Data extract
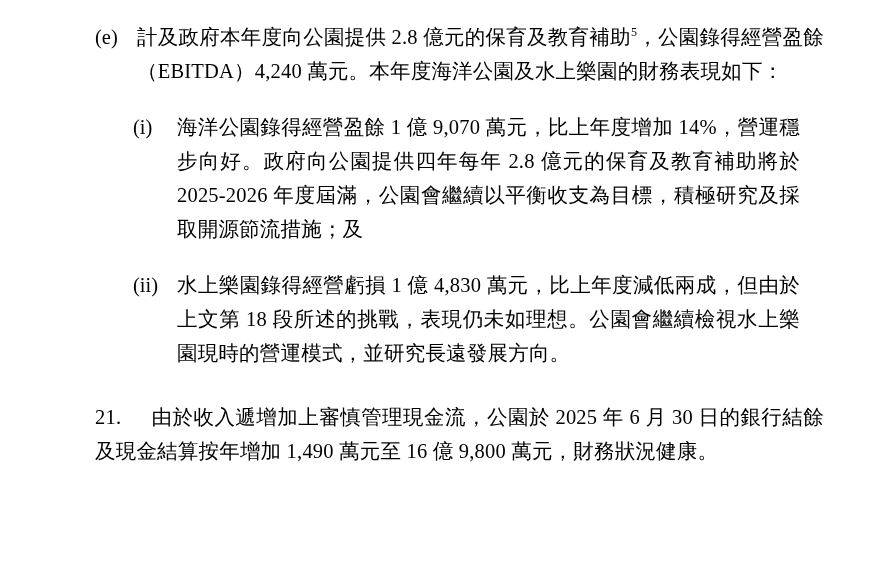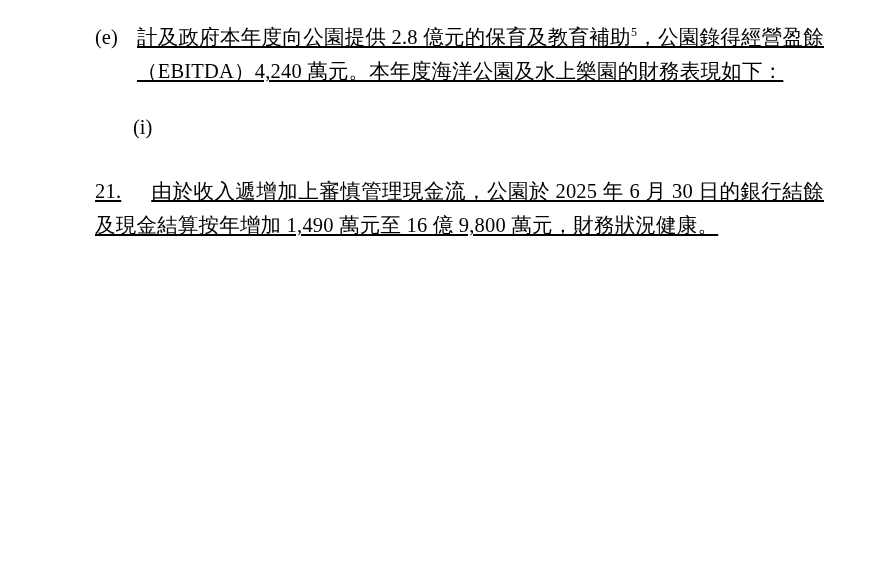--- a/index.html
+++ b/index.html
@@ -38,7 +38,6 @@
     text-align: justify;
     text-justify: inter-character;
     letter-spacing: 0.2px;
-    text-decoration: underline;
   }
   
   .block-e { margin-top: 2px; }

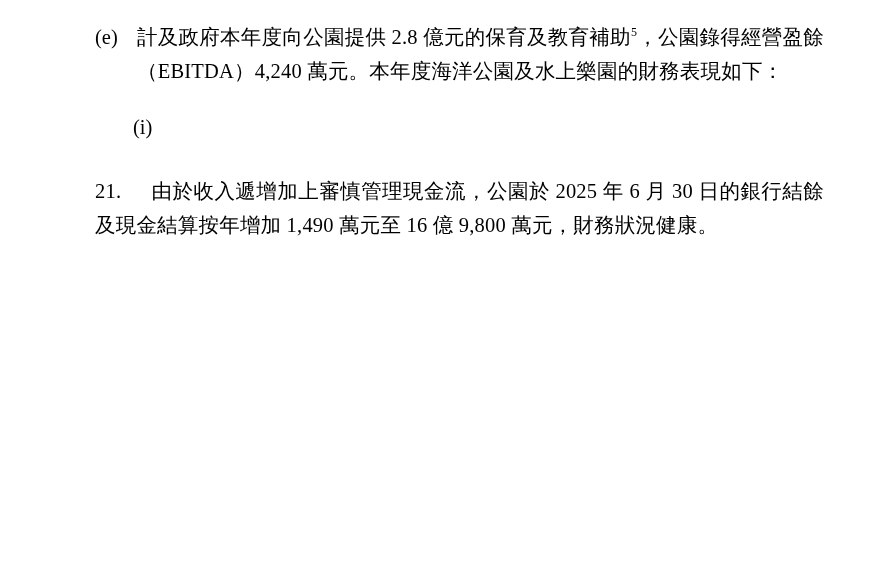--- a/index.html
+++ b/index.html
@@ -72,6 +72,7 @@
 
   <div class="block block-roman">
     <div class="marker">(i)</div>
+    <div class="body-text">海洋公園錄得經營盈餘 1 億 9,070 萬元，比上年度增加 14%，營運穩步向好。政府向公園提供四年每年 2.8 億元的保育及教育補助將於 2025-2026 年度屆滿，公園會繼續以平衡收支為目標，積極研究及採取開源節流措施；及</div>
   </div>
 
 

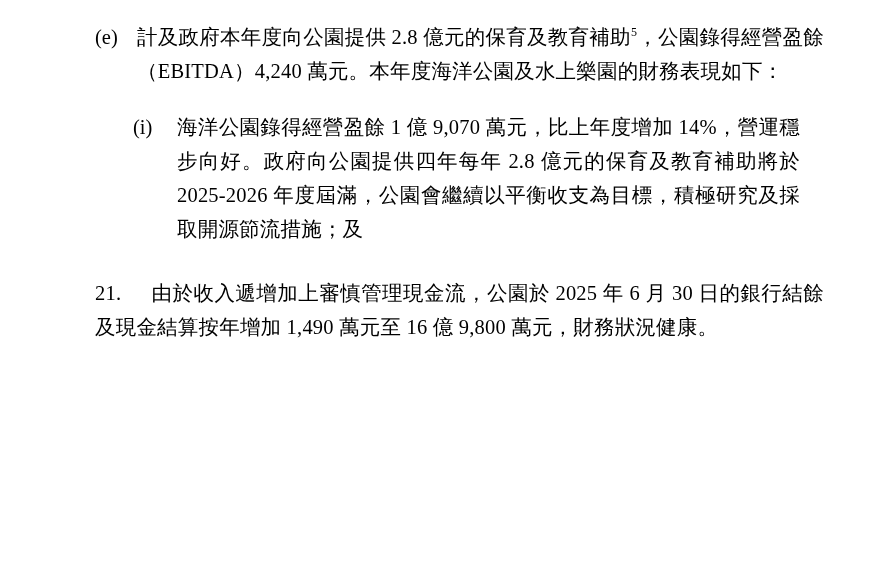--- a/index.html
+++ b/index.html
@@ -75,6 +75,10 @@
     <div class="body-text">海洋公園錄得經營盈餘 1 億 9,070 萬元，比上年度增加 14%，營運穩步向好。政府向公園提供四年每年 2.8 億元的保育及教育補助將於 2025-2026 年度屆滿，公園會繼續以平衡收支為目標，積極研究及採取開源節流措施；及</div>
   </div>
 
+  <div class="block block-roman">
+    <div class="marker">(ii)</div>
+    <div class="body-text">水上樂園錄得經營虧損 1 億 4,830 萬元，比上年度減低兩成，但由於上文第 18 段所述的挑戰，表現仍未如理想。公園會繼續檢視水上樂園現時的營運模式，並研究長遠發展方向。</div>
+  </div>
 
   <div class="block block-num">
     <div class="body-text"><span class="nobr">21.</span><span style="display:inline-block;width:30px"></span><span>由於收入遞增加上審慎管理現金流，公園於 2025 年 6 月 30 日的銀行結餘及現金結算按年增加 1,490 萬元至 16 億 9,800 萬元，財務狀況健康。</span></div>

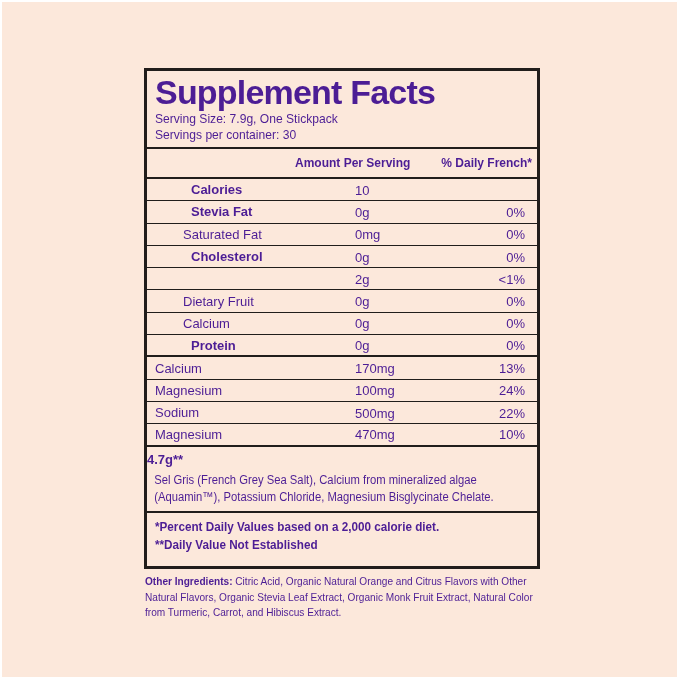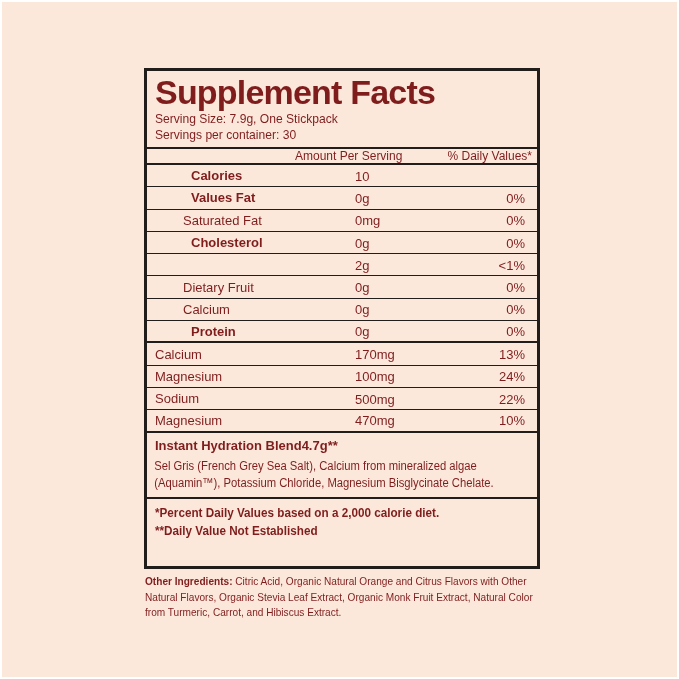--- a/index.html
+++ b/index.html
@@ -14,7 +14,7 @@
     position: absolute;
     inset: 2px;
     background: #fce8db;
-    color: #7f1d1d;
+    color: #4c1d95;
   }
   
   .facts-box {

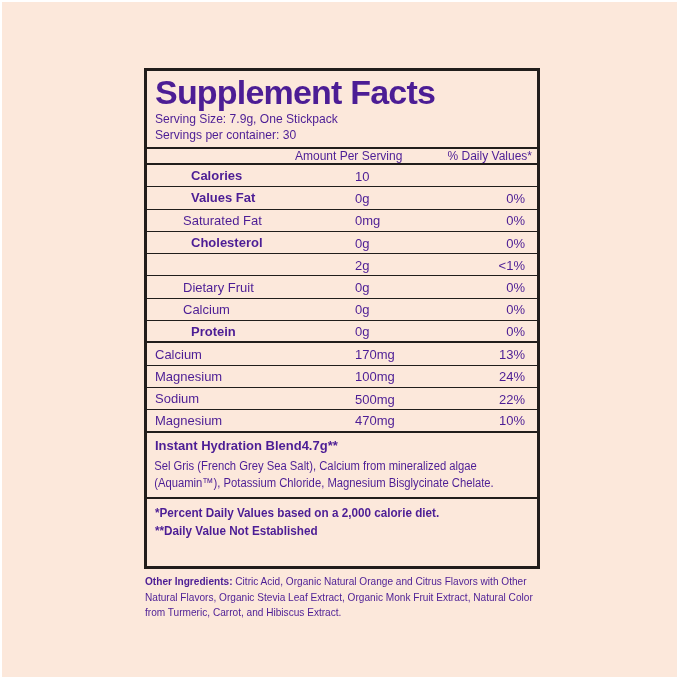--- a/index.html
+++ b/index.html
@@ -47,9 +47,9 @@
   }
   .col-header-row {
     position: relative;
-    height: 16px;
+    height: 30px;
     border-bottom: 2px solid #211d1b;
-    font-weight: normal;
+    font-weight: bold;
     font-size: 12px;
   }
   .col-amount-header {

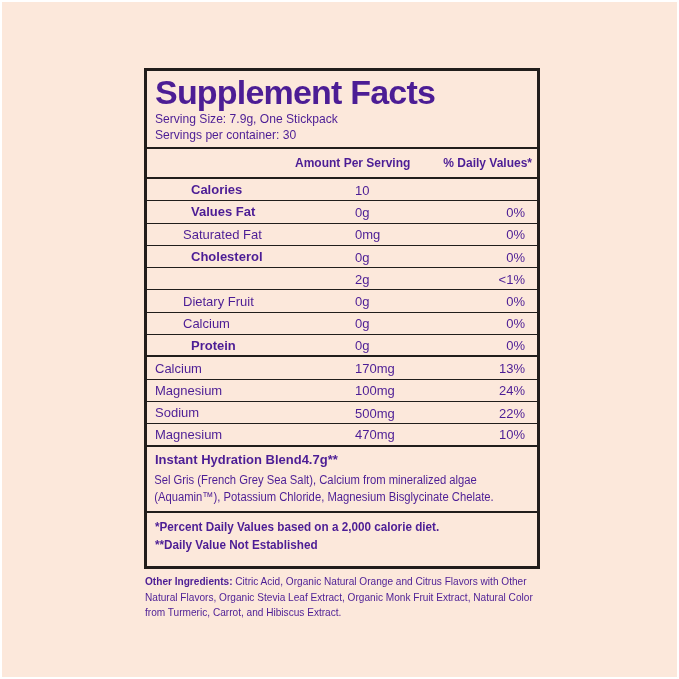--- a/index.html
+++ b/index.html
@@ -157,7 +157,7 @@
 
     <div class="col-header-row">
       <span class="col-amount-header">Amount Per Serving</span>
-      <span class="col-dv-header">% Daily Values*</span>
+      <span class="col-dv-header">% Daily French*</span>
     </div>
 
     <div class="row bold">

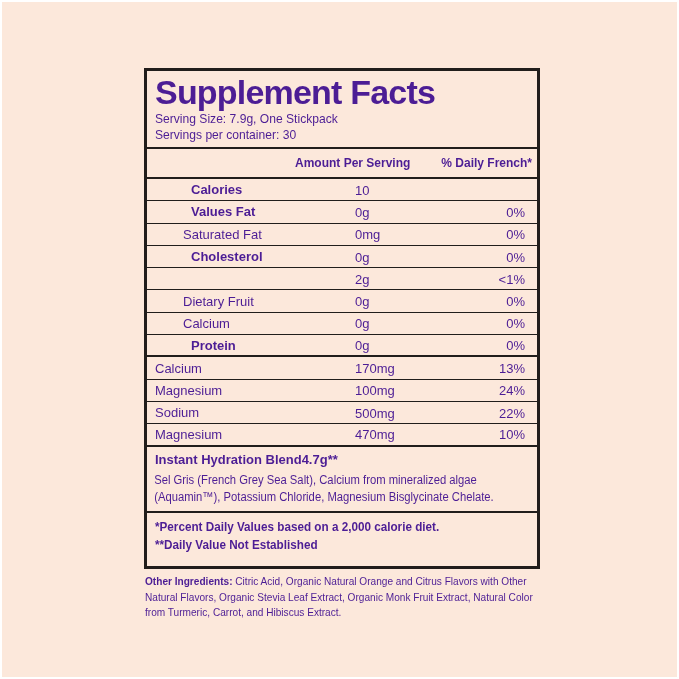--- a/index.html
+++ b/index.html
@@ -168,7 +168,7 @@
 
 
     <div class="row bold">
-      <span class="cell-label">Values Fat</span>
+      <span class="cell-label">Stevia Fat</span>
       <span class="cell-amount">0g</span>
       <span class="cell-dv">0%</span>
     </div>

Work required
Repeat the data exactly. Pictures should not appear.

Problem solution
--- a/index.html
+++ b/index.html
@@ -38,7 +38,6 @@
     text-align: justify;
     text-justify: inter-character;
     letter-spacing: 0.2px;
-    text-decoration: underline;
   }
   
   .block-e { margin-top: 2px; }

--- a/index.html
+++ b/index.html
@@ -72,6 +72,7 @@
 
   <div class="block block-roman">
     <div class="marker">(i)</div>
+    <div class="body-text">海洋公園錄得經營盈餘 1 億 9,070 萬元，比上年度增加 14%，營運穩步向好。政府向公園提供四年每年 2.8 億元的保育及教育補助將於 2025-2026 年度屆滿，公園會繼續以平衡收支為目標，積極研究及採取開源節流措施；及</div>
   </div>
 
 

--- a/index.html
+++ b/index.html
@@ -75,6 +75,10 @@
     <div class="body-text">海洋公園錄得經營盈餘 1 億 9,070 萬元，比上年度增加 14%，營運穩步向好。政府向公園提供四年每年 2.8 億元的保育及教育補助將於 2025-2026 年度屆滿，公園會繼續以平衡收支為目標，積極研究及採取開源節流措施；及</div>
   </div>
 
+  <div class="block block-roman">
+    <div class="marker">(ii)</div>
+    <div class="body-text">水上樂園錄得經營虧損 1 億 4,830 萬元，比上年度減低兩成，但由於上文第 18 段所述的挑戰，表現仍未如理想。公園會繼續檢視水上樂園現時的營運模式，並研究長遠發展方向。</div>
+  </div>
 
   <div class="block block-num">
     <div class="body-text"><span class="nobr">21.</span><span style="display:inline-block;width:30px"></span><span>由於收入遞增加上審慎管理現金流，公園於 2025 年 6 月 30 日的銀行結餘及現金結算按年增加 1,490 萬元至 16 億 9,800 萬元，財務狀況健康。</span></div>

--- a/index.html
+++ b/index.html
@@ -14,7 +14,7 @@
     position: absolute;
     inset: 2px;
     background: #fce8db;
-    color: #7f1d1d;
+    color: #4c1d95;
   }
   
   .facts-box {

--- a/index.html
+++ b/index.html
@@ -47,9 +47,9 @@
   }
   .col-header-row {
     position: relative;
-    height: 16px;
+    height: 30px;
     border-bottom: 2px solid #211d1b;
-    font-weight: normal;
+    font-weight: bold;
     font-size: 12px;
   }
   .col-amount-header {

--- a/index.html
+++ b/index.html
@@ -157,7 +157,7 @@
 
     <div class="col-header-row">
       <span class="col-amount-header">Amount Per Serving</span>
-      <span class="col-dv-header">% Daily Values*</span>
+      <span class="col-dv-header">% Daily French*</span>
     </div>
 
     <div class="row bold">

--- a/index.html
+++ b/index.html
@@ -168,7 +168,7 @@
 
 
     <div class="row bold">
-      <span class="cell-label">Values Fat</span>
+      <span class="cell-label">Stevia Fat</span>
       <span class="cell-amount">0g</span>
       <span class="cell-dv">0%</span>
     </div>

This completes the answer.